No, really. I’ve found myself feeling almost unreasonably happy lately. Happy and content and like everything is going to be ok. This is a big deal for me!

Here’s a little something about me that you might not know: I spend a great deal of my time feeling anxious and worried and waiting for the other shoe to drop. I’ve experienced postpartum anxiety after each of my children was born, with increasing degree of severity with each child, and it tends to last for quite a while after the fact, to the point where it might even be safe to call it “generalized anxiety” by this point. It tends to spike under certain conditions (long drives on the highway as a passenger, especially in traffic or at night, for instance) and at specific times of the month (PMS and mid-cycle). I’m not on a maintenance medication, but I do have a prescription for a “rescue dose” of Xanax to prevent anxiety attacks in situations where I know they’re likely to happen or control them when they do. I take approximately 12 pills a year and the pills are 10-25mg.

# INFORMATION PROVIDED

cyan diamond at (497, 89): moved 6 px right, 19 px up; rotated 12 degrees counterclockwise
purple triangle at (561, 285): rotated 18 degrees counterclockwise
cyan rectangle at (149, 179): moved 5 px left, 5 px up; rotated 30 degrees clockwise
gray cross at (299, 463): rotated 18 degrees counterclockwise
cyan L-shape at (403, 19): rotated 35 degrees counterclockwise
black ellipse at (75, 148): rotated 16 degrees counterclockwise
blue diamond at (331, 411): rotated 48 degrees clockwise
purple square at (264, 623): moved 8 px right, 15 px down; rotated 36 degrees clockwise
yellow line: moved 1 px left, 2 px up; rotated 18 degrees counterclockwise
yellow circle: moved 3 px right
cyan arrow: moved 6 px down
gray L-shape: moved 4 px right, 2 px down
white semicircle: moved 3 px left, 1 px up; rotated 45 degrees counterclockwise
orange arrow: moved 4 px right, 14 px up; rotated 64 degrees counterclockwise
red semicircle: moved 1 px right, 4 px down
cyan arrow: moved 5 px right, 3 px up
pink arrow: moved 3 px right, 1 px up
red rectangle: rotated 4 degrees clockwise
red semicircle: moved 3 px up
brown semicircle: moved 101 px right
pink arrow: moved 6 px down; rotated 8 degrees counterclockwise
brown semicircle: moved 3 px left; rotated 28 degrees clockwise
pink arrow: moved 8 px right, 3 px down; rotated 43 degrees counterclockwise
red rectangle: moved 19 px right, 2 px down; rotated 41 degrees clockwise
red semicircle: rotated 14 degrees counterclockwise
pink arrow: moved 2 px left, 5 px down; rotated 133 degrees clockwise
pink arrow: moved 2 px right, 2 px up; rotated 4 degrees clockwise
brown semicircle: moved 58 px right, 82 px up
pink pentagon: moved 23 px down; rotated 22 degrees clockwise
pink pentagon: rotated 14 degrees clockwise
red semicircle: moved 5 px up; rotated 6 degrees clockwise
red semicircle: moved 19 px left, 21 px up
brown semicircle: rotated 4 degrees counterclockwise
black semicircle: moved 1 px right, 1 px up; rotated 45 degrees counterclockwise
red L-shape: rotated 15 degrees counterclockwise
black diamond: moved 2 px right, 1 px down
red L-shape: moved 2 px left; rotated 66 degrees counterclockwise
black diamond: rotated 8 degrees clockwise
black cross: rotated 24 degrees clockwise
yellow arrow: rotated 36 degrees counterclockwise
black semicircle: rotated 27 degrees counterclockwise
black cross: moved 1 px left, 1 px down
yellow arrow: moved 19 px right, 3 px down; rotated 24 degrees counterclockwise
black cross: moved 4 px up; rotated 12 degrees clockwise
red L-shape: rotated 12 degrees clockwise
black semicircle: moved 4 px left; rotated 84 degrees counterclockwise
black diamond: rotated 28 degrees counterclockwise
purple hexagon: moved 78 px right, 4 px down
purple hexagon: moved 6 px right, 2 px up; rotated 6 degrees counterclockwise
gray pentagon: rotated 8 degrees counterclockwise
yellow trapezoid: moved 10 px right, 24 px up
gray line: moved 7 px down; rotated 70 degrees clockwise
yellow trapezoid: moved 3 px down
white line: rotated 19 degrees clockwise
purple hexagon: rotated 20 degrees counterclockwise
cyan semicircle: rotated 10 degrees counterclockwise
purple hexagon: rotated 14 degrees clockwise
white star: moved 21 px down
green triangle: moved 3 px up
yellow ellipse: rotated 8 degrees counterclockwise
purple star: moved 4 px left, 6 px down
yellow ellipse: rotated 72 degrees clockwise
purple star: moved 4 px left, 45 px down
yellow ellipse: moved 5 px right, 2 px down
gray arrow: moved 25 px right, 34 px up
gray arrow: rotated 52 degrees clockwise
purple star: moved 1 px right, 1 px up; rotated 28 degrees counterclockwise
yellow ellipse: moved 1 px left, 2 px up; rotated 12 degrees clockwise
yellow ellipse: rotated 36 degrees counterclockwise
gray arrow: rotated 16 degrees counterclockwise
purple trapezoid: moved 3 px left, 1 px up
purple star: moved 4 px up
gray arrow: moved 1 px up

# WORK INSTRUCTION 1
In the excerpt about anxiety, what does the writer say the prescribed "rescue dose" of Xanax is for? Answer in one to three sentences.
# WORK INSTRUCTION 2
Rewrite the excerpt about anxiety between "No, really. I’ve" and "deal for me!", inclusive, replacing "content" with "peaceful".
# WORK INSTRUCTION 3
Answer these questions using the excerpt about anxiety.
(a) What kind of anxiety did the writer experience after each child was born?
(b) Which kind of drive does the writer name as a condition that makes the anxiety spike?
(c) Is the writer on a maintenance medication?

# TASK ANSWER 1
The rescue dose is meant to prevent anxiety attacks in situations where the writer knows they are likely to happen. It is also meant to control the attacks when they do occur.

# TASK ANSWER 2
No, really. I’ve found myself feeling almost unreasonably happy lately. Happy and peaceful and like everything is going to be ok. This is a big deal for me!

# TASK ANSWER 3
(a) Postpartum anxiety.
(b) Long drives on the highway as a passenger, especially in traffic or at night.
(c) No.